SOURCE EXCERPT:
--------------------

I just read through Octobers thread, and really enjoyed it, by the way! This sounds like a fun place!

Kathleen


----------



## pickapeppa (Jan 1, 2005)

I would so love to have sheep, or goats, but not enough land and not the right zoning. Maybe I can visit someone here that has fleece on hoof just so I can rub my hands all over them and cop a feel? I just love those big fluffy, sweet things.



I have some great news that I wanted to share. We have achieved a major personal victory today for our son. With the help of an educational advocate, we have succeeded in persuading the school district to allow a private placement. We couldn't be happier at this moment, and know that this is going to make a huge difference for our son's future.

:icecream:


----------



## canadiangirl (Jul 25, 2004)

Hi everyone, I haven't been around in a while. Winter is sneaking in on me, the gardens get put away and my knitting needles come out. This last few weeks, I've made the kids (2) each a hat and scarf set and now am starting on some thrummed mittens, 1 pair done 1 to go. I'd really like to do a sweater for myself this fall but I think I'll wait till January to start it. I've found a few cute patterns for gifts I want to try so I might be a little busy till then.


----------



## weever (Oct 1, 2006)

Great news, pickapeppa! 

MOgal, I'm assuming everything's okay with your dh?


----------



## weever (Oct 1, 2006)

Here's a knitted version of the "shawler" I'm crocheting...

http://www.etsy.com/view_listing.php?ref=sr_list_2&listing_id=16894979


----------



## MOgal (Jul 27, 2002)

So far, so good on DH on two fronts. None of the problems his clients predicted came to pass and he's getting over that cold. Maybe by the time he gets home, he won't share it with me--he's such a generous fellow! It wouldn't be the first time he's come home with a "bug," given it to me, then just as I'm my sickest, he has to go somewhere. I'm left to, as my grandfather used to say, "Root, hog, or die." Thanks for asking.

Also thanks for posting the knitted version. My neighbor is the coldest natured thing you've ever seen and I was thinking about something cozy for her. 

Good news about your son's schooling option, too.


----------



## Ninn (Oct 28, 2006)

Who's making thrummed mittens? Would you take an order for a pair for after the Christmas season? I'd love some really warm mittens and can never find them. Only gloves.


----------



## weever (Oct 1, 2006)

Felting soap here today...my hands are nice and soft. 

MOgal, glad to hear the dire predictions didn't come true.


----------



## Meg Z (Jun 8, 2004)

Thanks for the inspiration...I looked up how to do thrumming and found some great tutorials and patterns for mittens and socks. That'll be a good 'next project'!


----------



## ajaxlucy (Jul 18, 2004)

Thrumming? COOL!!! I'd never heard of it before. I have got to try that!


----------



## Ninn (Oct 28, 2006)

--------------------

DATA SECTION:
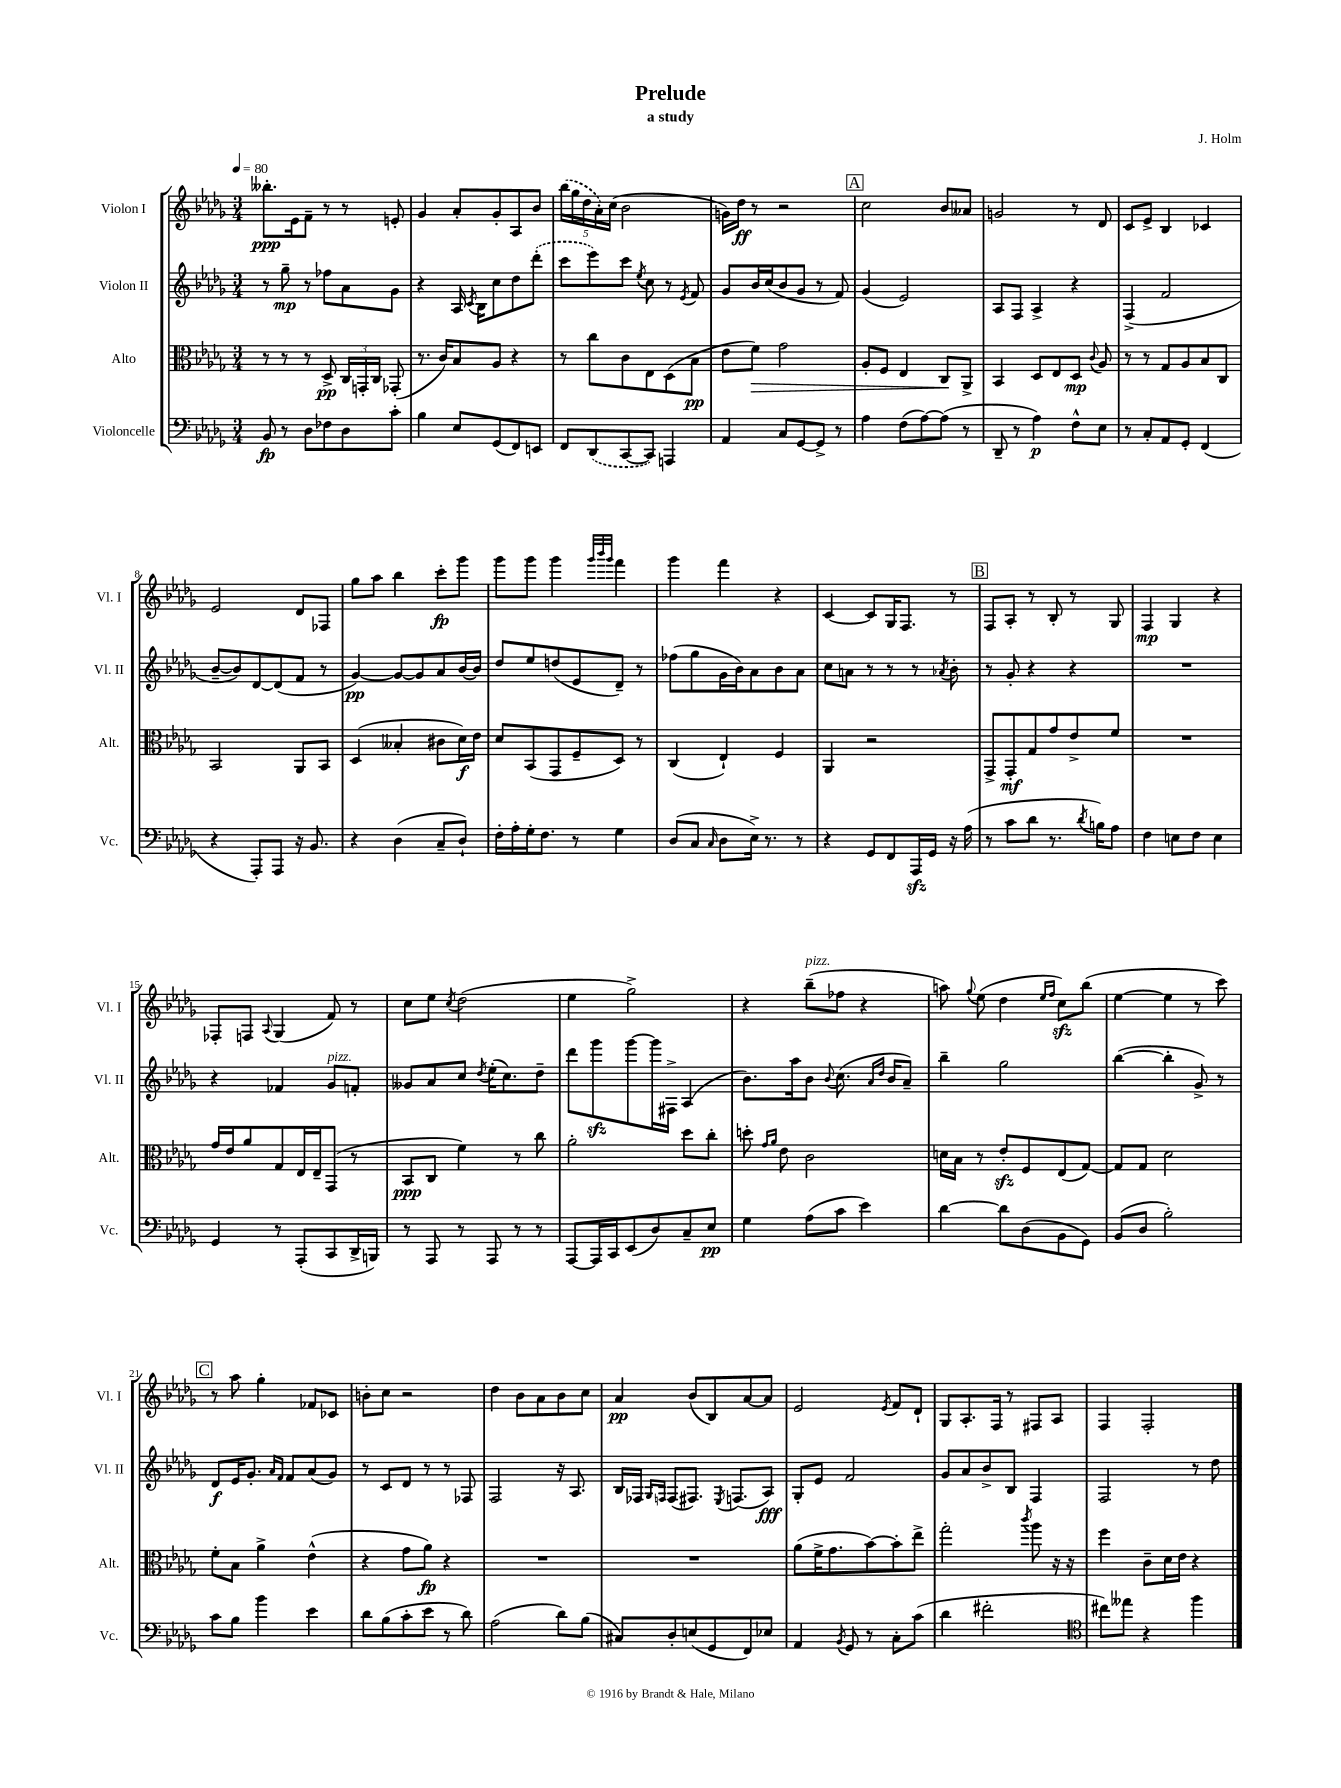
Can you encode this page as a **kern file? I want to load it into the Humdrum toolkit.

--------------------

SET TASKS:
1. In the knitting forum thread, repeat the passage between "Thanks for the" and "to try that!", inclusive, swapping "tutorials" for "videos".
2. Pick up the knitting forum thread from the point where it stops and write what comes next.

ANSWERS:
1.
Thanks for the inspiration...I looked up how to do thrumming and found some great videos and patterns for mittens and socks. That'll be a good 'next project'!


----------



## ajaxlucy (Jul 18, 2004)

Thrumming? COOL!!! I'd never heard of it before. I have got to try that!

2.
YAY!! I just finished a purse of my own design last night. Today, the strap gets attached and the lining put in. Then, it's off to the drycleaners to have a zipper installed. (I really have to learn how to do that myself.) I don't know who it's for yet, but I really like it. I like it enough to make another one in a different color combination, just to see how it works! 

I'm making progress. I really wish the housework brownies would take over for a while so I could work................lol


----------



## mamajohnson (Nov 27, 2002)

Hi ya'll! I am one of those newbie-lurkers.
Just recently taught myself to knit (I think successfully!)
I have 2 new knitted dishclothes, and I am going to attempt a shawl next.
I hope I am not crazy, but chenille is my most favorite feel of all time, so I am trying to knit in it. (not easy for me!)
I am working on my test swatch, and have discovered that the yarn seems to pull a lot. One place looked like it was going to break, but so far so good.

I also have gotten on Ravelry now, so maybe I can not only figure out that website, but get the knitting down pat. 
I want to learn socks, maybe gloves (they sound scary hard!) and my DD wants a shawl too...

Well, back to lurking....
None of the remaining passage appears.